Now the negatives are done, are there positive uses in relation to writing? Yes, I divided them into agent and sidekick. The agent automates information gathering. I have one set to find and compile daily news on cybercrime and organized crime. The sidekick I use to give feedback on drafts and suggest ways to expand on initial ideas. Crucially I discard a lot, sometimes everything. It often has misunderstandings. Just the process is helpful in recentering my thoughts. I never cut and paste. Every word is laboriously typed out using my headpointer.
Overall my message is straight centrist dad. Ai can be a useful tool. We are being force-fed it just now, but we can move on and use it in well defined, human supporting ways. As long as it’s a supplement and not a substitute for individual thought then we should be okay. The tougher question is how we keep within those confines. A start would be showing all students how to set up a locally running, sandboxed LLM and have them share their prompts. Discuss how their thinking evolves with using it. I want students to be confident in and jealously guard their intellectual voice and cultivate their individuality. That would involve many more voice-focused and dialogical tasks. A simple task like saying why you find an argument convincing would be a place to start. Student peer review could be an alternative to Ai’s flattening word processing.

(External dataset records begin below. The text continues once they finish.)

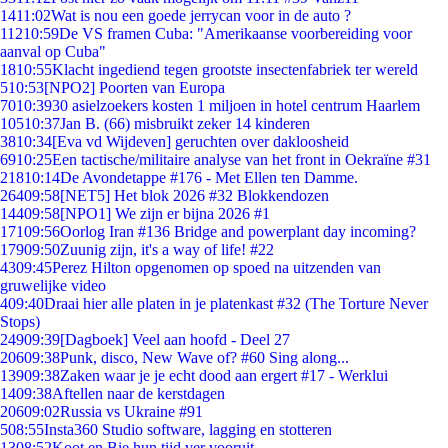
14
11:02
Wat is nou een goede jerrycan voor in de auto ?
112
10:59
De VS framen Cuba: "Amerikaanse voorbereiding voor
aanval op Cuba"
18
10:55
Klacht ingediend tegen grootste insectenfabriek ter wereld
5
10:53
[NPO2] Poorten van Europa
70
10:39
30 asielzoekers kosten 1 miljoen in hotel centrum Haarlem
105
10:37
Jan B. (66) misbruikt zeker 14 kinderen
38
10:34
[Eva vd Wijdeven] geruchten over dakloosheid
69
10:25
Een tactische/militaire analyse van het front in Oekraïne #31
218
10:14
De Avondetappe #176 - Met Ellen ten Damme.
264
09:58
[NET5] Het blok 2026 #32 Blokkendozen
144
09:58
[NPO1] We zijn er bijna 2026 #1
171
09:56
Oorlog Iran #136 Bridge and powerplant day incoming?
179
09:50
Zuunig zijn, it's a way of life! #22
43
09:45
Perez Hilton opgenomen op spoed na uitzenden van
gruwelijke video
4
09:40
Draai hier alle platen in je platenkast #32 (The Torture Never
Stops)
249
09:39
[Dagboek] Veel aan hoofd - Deel 27
206
09:38
Punk, disco, New Wave of? #60 Sing along...
139
09:38
Zaken waar je je echt dood aan ergert #17 - Werklui
14
09:38
Aftellen naar de kerstdagen
206
09:02
Russia vs Ukraine #91
5
08:55
Insta360 Studio software, lagging en stotteren
13
08:52
Koot en Bie hun tijd ver vooruit..................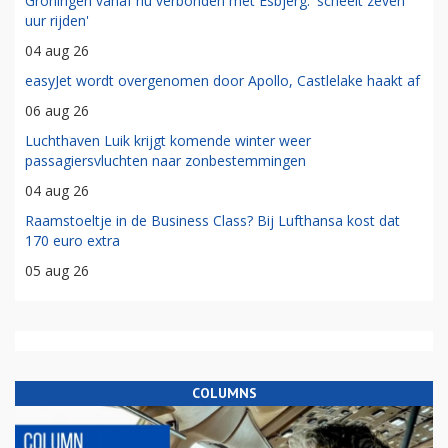
Groningen vanaf nu verbonden met Esbjerg: 'scheelt zeven
uur rijden'
04 aug 26
easyJet wordt overgenomen door Apollo, Castlelake haakt af
06 aug 26
Luchthaven Luik krijgt komende winter weer
passagiersvluchten naar zonbestemmingen
04 aug 26
Raamstoeltje in de Business Class? Bij Lufthansa kost dat
170 euro extra
05 aug 26
COLUMNS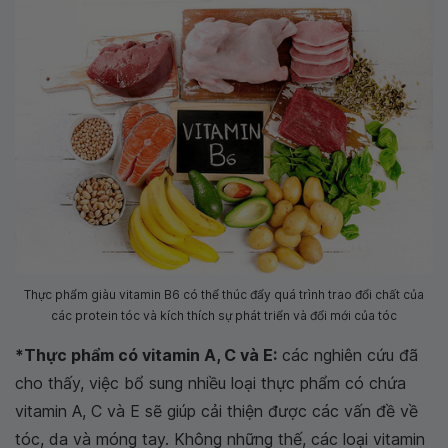
Thực phẩm giàu vitamin B6 có thể thúc đẩy quá trình trao đổi chất của
các protein tóc và kích thích sự phát triển và đổi mới của tóc
*Thực phẩm có vitamin A, C và E:
các nghiên cứu đã
cho thấy, việc bổ sung nhiều loại thực phẩm có chứa
vitamin A, C và E sẽ giúp cải thiện được các vấn đề về
tóc, da và móng tay. Không những thế, các loại vitamin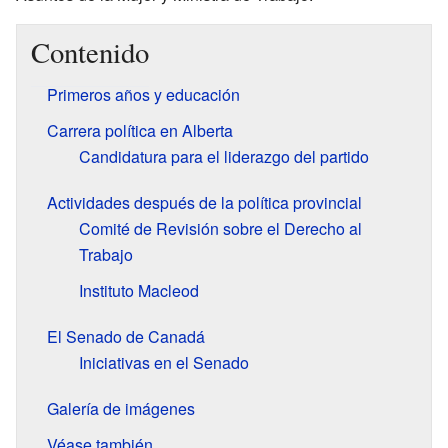
Contenido
Primeros años y educación
Carrera política en Alberta
Candidatura para el liderazgo del partido
Actividades después de la política provincial
Comité de Revisión sobre el Derecho al
Trabajo
Instituto Macleod
El Senado de Canadá
Iniciativas en el Senado
Galería de imágenes
Véase también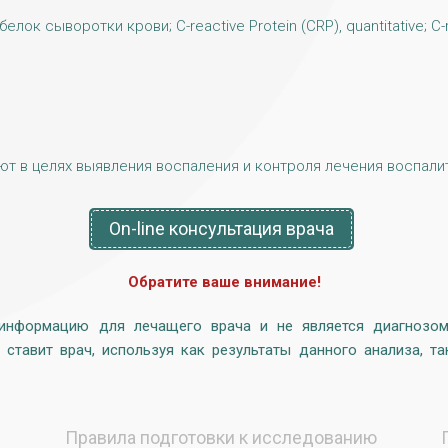
лок сыворотки крови; C-reactive Protein (CRP), quantitative; C-re
т в целях выявления воспаления и контроля лечения воспали
On-line консультация врача
Обратите ваше внимание!
 информацию для лечащего врача и не является диагнозом,
 ставит врач, используя как результаты данного анализа, та
ы
Правила подготовки к исследованию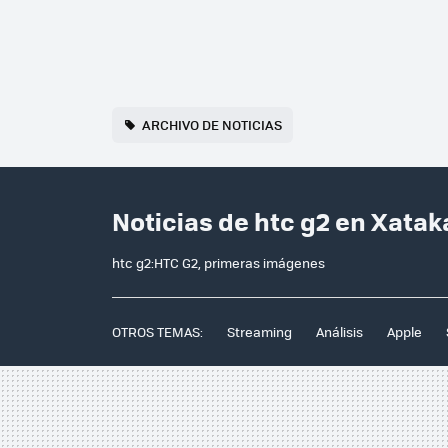
ARCHIVO DE NOTICIAS
Noticias de htc g2 en Xatak
htc g2:HTC G2, primeras imágenes
OTROS TEMAS:
Streaming
Análisis
Apple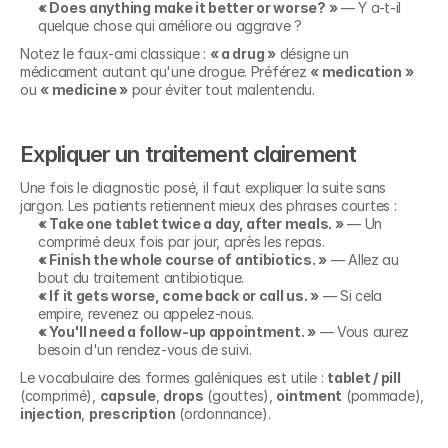
« Does anything make it better or worse? »
 — Y a-t-il 
quelque chose qui améliore ou aggrave ?
Notez le faux-ami classique : 
« a drug »
 désigne un 
médicament autant qu'une drogue. Préférez 
« medication »
ou 
« medicine »
 pour éviter tout malentendu.
Expliquer un traitement clairement
Une fois le diagnostic posé, il faut expliquer la suite sans 
jargon. Les patients retiennent mieux des phrases courtes :
« Take one tablet twice a day, after meals. »
 — Un 
comprimé deux fois par jour, après les repas.
« Finish the whole course of antibiotics. »
 — Allez au 
bout du traitement antibiotique.
« If it gets worse, come back or call us. »
 — Si cela 
empire, revenez ou appelez-nous.
« You'll need a follow-up appointment. »
 — Vous aurez 
besoin d'un rendez-vous de suivi.
Le vocabulaire des formes galéniques est utile : 
tablet / pill
(comprimé), 
capsule
, 
drops
 (gouttes), 
ointment
 (pommade), 
injection
, 
prescription
 (ordonnance).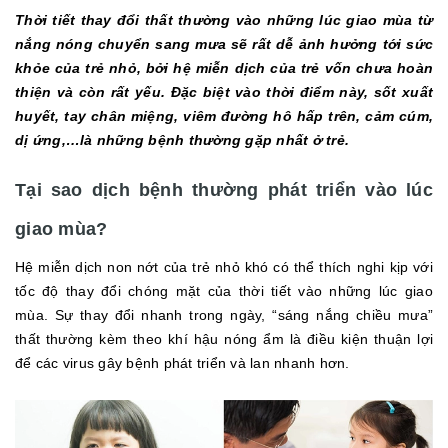
Thời tiết thay đổi thất thường vào những lúc giao mùa từ
nắng nóng chuyển sang mưa sẽ rất dễ ảnh hưởng tới sức
khỏe của trẻ nhỏ, bởi hệ miễn dịch của trẻ vốn chưa hoàn
thiện và còn rất yếu. Đặc biệt vào thời điểm này, sốt xuất
huyết, tay chân miệng, viêm đường hô hấp trên, cảm cúm,
dị ứng,…là những bệnh thường gặp nhất ở trẻ.
Tại sao dịch bệnh thường phát triển vào lúc
giao mùa?
Hệ miễn dịch non nớt của trẻ nhỏ khó có thể thích nghi kịp với
tốc độ thay đổi chóng mặt của thời tiết vào những lúc giao
mùa. Sự thay đổi nhanh trong ngày, “sáng nắng chiều mưa”
thất thường kèm theo khí hậu nóng ẩm là điều kiện thuận lợi
để các virus gây bệnh phát triển và lan nhanh hơn.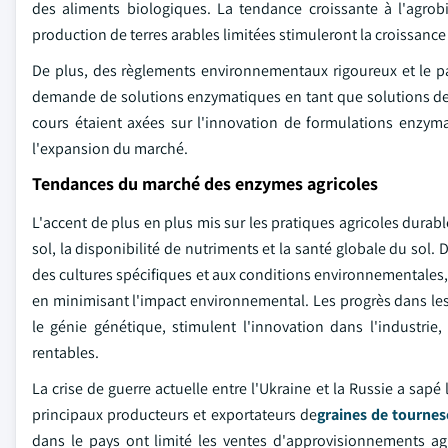
des aliments biologiques. La tendance croissante à l'agrob
production de terres arables limitées stimuleront la croissance 
De plus, des règlements environnementaux rigoureux et le p
demande de solutions enzymatiques en tant que solutions de 
cours étaient axées sur l'innovation de formulations enzyma
l'expansion du marché.
Tendances du marché des enzymes agricoles
L'accent de plus en plus mis sur les pratiques agricoles dura
sol, la disponibilité de nutriments et la santé globale du sol
des cultures spécifiques et aux conditions environnementales, 
en minimisant l'impact environnemental. Les progrès dans l
le génie génétique, stimulent l'innovation dans l'industri
rentables.
La crise de guerre actuelle entre l'Ukraine et la Russie a sapé 
principaux producteurs et exportateurs de
graines de tournes
dans le pays ont limité les ventes d'approvisionnements agr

Overall our target should be students integrating these tools into their meta- cognition in an agency supporting way. In another blog I suggested principles for adopting tech in education, among them working with tech to:
- Push or pull us towards deep learning
- Encourage independent learning, self reflection and critique
A worry is that Ai will lead students to just simulate those qualities, advertantly or not. The first step is to make sure they and we know the difference.
Zhao, Chengshuai, Zhen Tan, Pingchuan Ma, Dawei Li, Bohan Jiang, Yancheng Wang, Yingzhen Yang, and Huan Liu. 2025. ‘Is Chain-of-Thought Reasoning of LLMs a Mirage? A Data Distribution Lens’.